To be done: Write the records from the line with "pose: elev=256.4 azim=168.1" through the line with "Dot at: (173, 288)" as a JSON list of strings, one string per line, skipping blank lines. Leave the pictures out of the list.

-=-=-

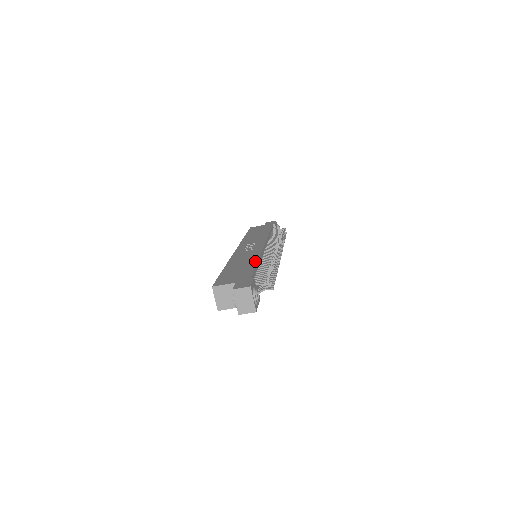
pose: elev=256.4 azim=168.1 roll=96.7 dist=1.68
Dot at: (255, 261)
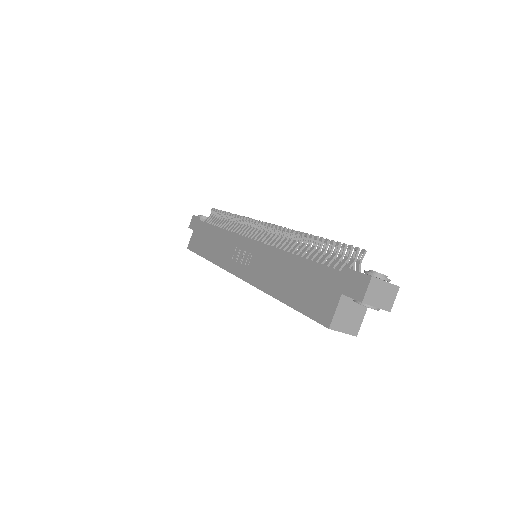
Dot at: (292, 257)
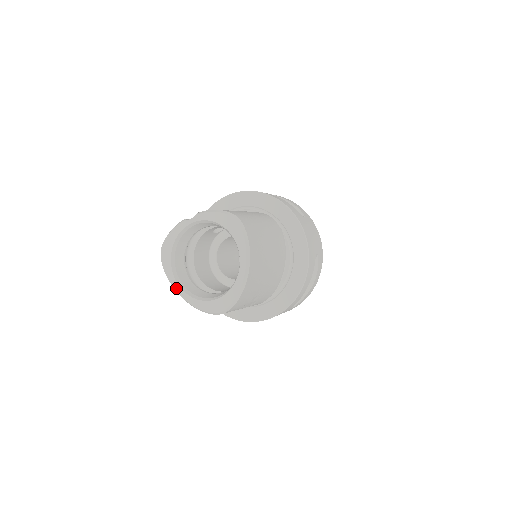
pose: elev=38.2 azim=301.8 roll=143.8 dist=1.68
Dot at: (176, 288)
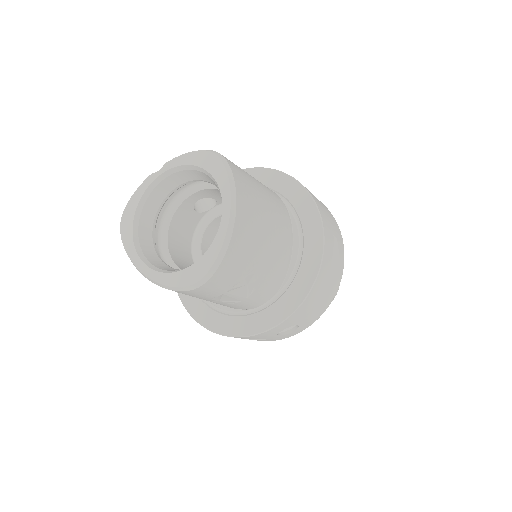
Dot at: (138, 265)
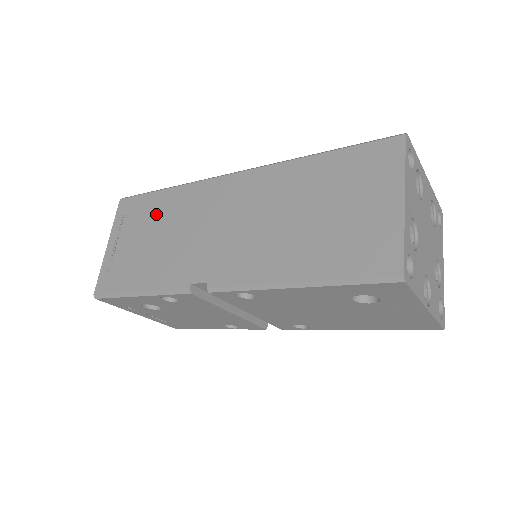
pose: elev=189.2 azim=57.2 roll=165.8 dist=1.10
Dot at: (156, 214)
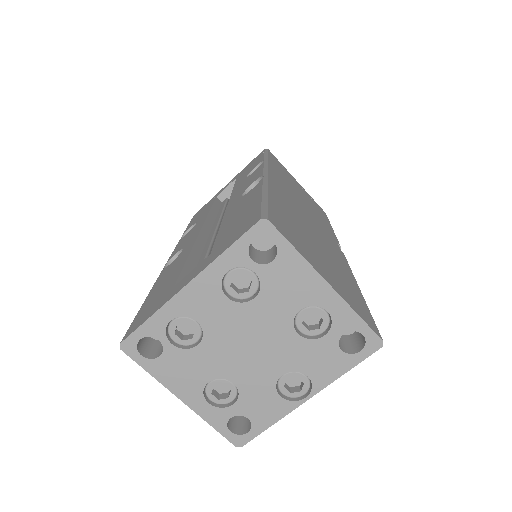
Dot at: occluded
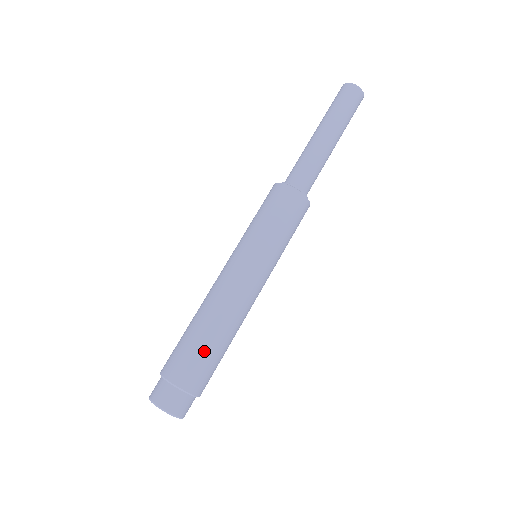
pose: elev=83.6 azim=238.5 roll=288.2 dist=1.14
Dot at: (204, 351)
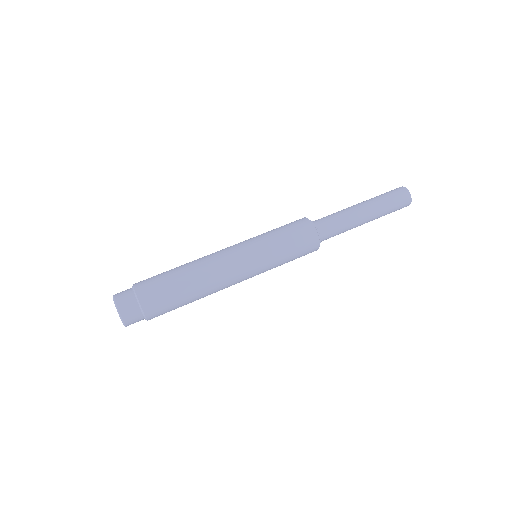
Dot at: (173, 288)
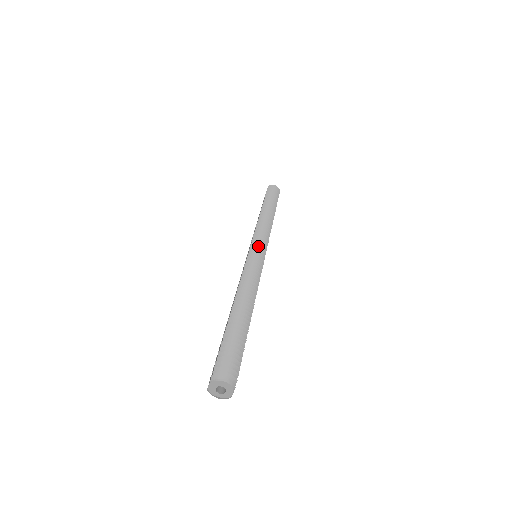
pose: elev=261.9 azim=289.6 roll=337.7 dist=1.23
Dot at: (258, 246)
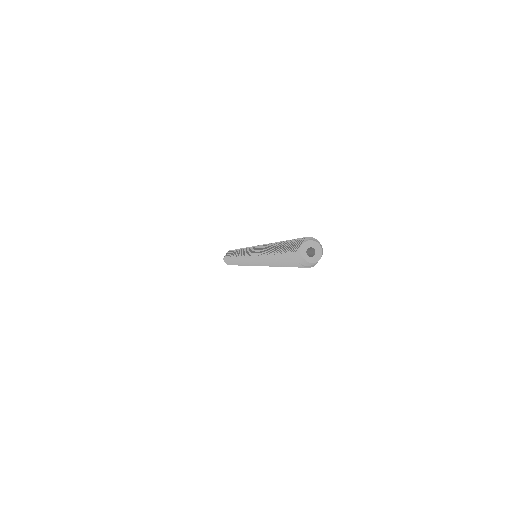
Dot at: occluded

-=-=-

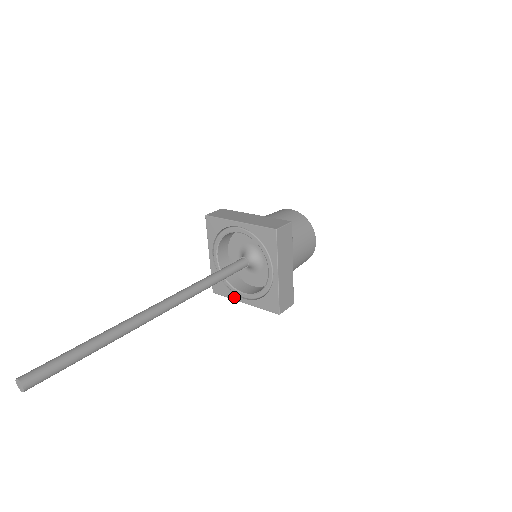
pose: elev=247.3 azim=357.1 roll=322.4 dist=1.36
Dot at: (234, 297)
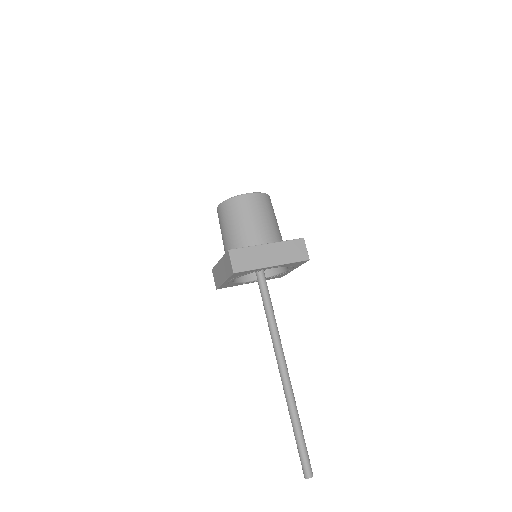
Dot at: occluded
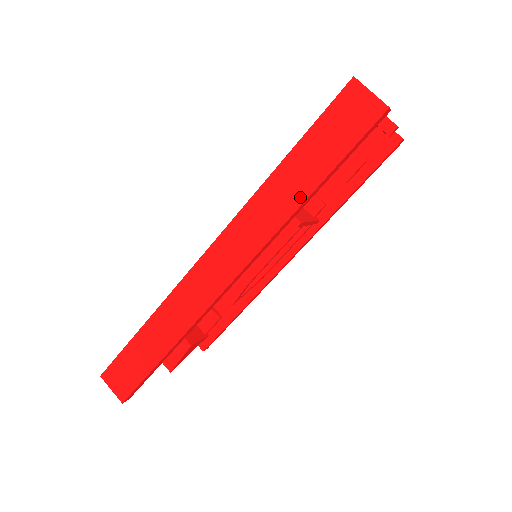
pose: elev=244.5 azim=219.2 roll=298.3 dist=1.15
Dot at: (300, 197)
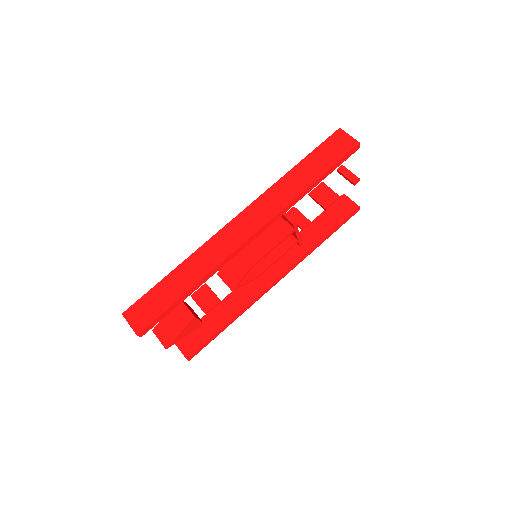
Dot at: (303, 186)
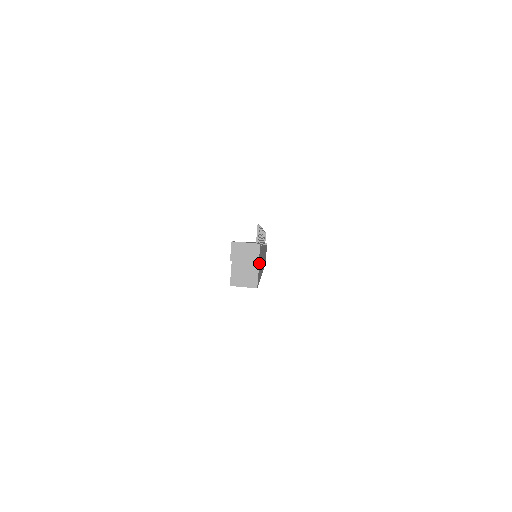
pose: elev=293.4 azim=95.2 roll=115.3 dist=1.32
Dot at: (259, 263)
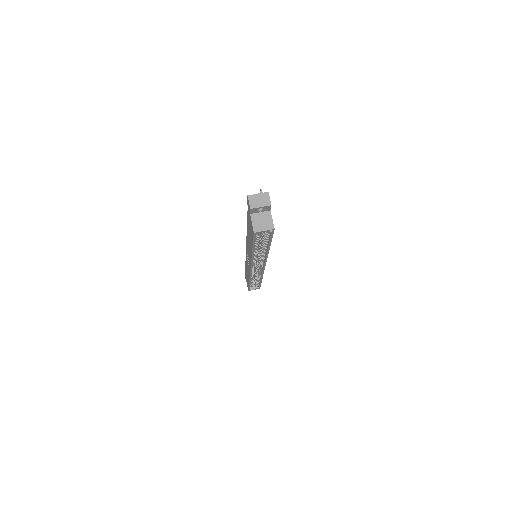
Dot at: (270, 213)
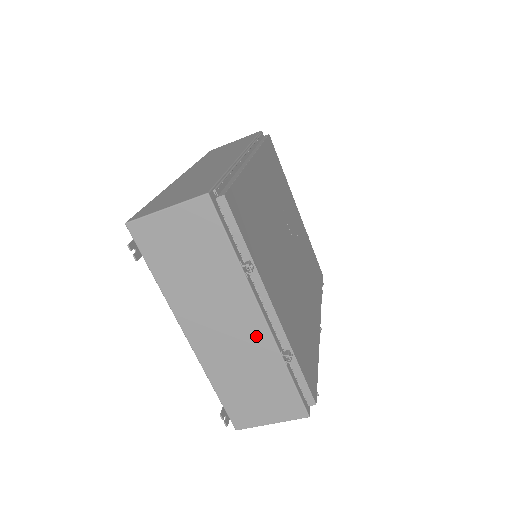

-=-=-

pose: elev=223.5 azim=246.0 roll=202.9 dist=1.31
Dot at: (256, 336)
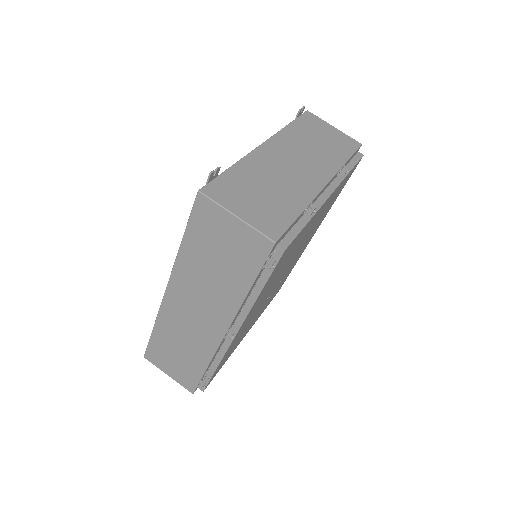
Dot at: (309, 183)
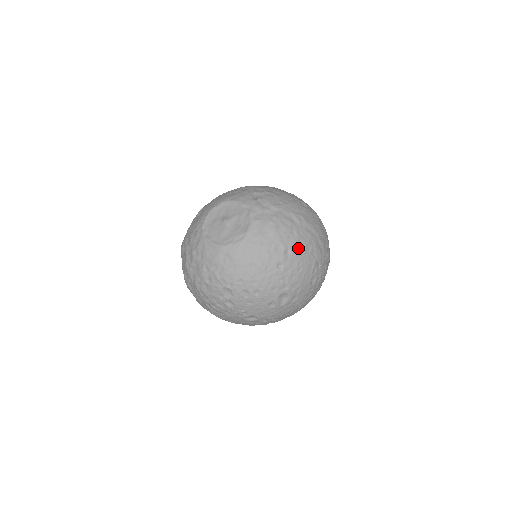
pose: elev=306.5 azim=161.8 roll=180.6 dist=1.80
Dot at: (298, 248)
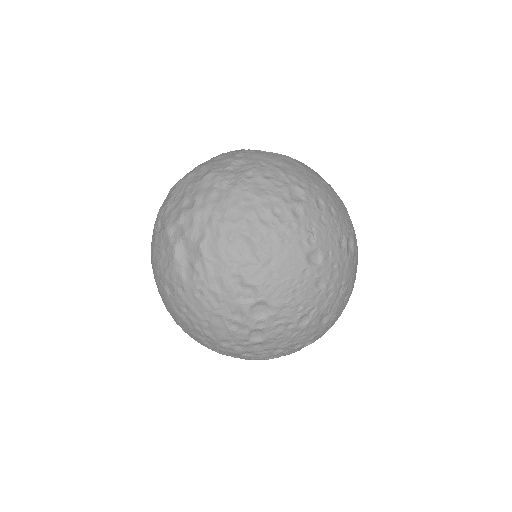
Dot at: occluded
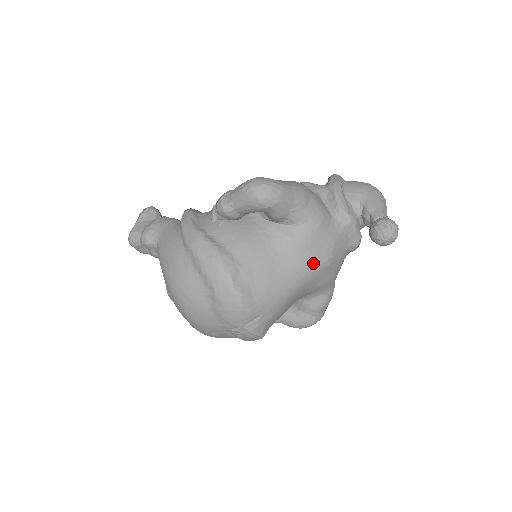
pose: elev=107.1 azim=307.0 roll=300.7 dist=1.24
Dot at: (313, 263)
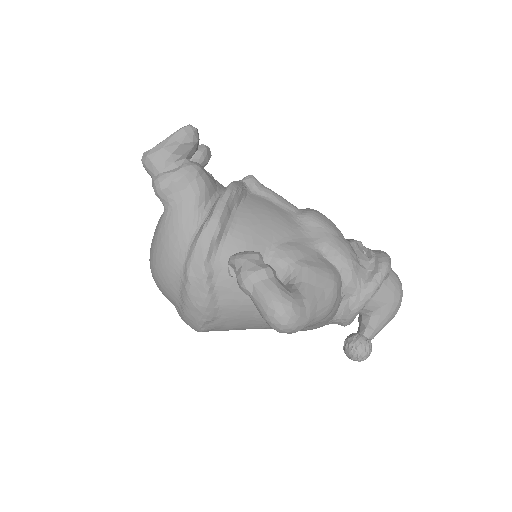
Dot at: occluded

-=-=-

The result:
[
  "pose: elev=256.4 azim=168.1 roll=96.7 dist=1.68",
  "Dot at: (255, 261)",
  "Dot at: (292, 257)",
  "pose: elev=38.2 azim=301.8 roll=143.8 dist=1.68",
  "Dot at: (176, 288)",
  "Dot at: (138, 265)",
  "pose: elev=189.2 azim=57.2 roll=165.8 dist=1.10",
  "Dot at: (156, 214)",
  "Dot at: occluded",
  "pose: elev=83.6 azim=238.5 roll=288.2 dist=1.14",
  "Dot at: (204, 351)",
  "Dot at: (173, 288)"
]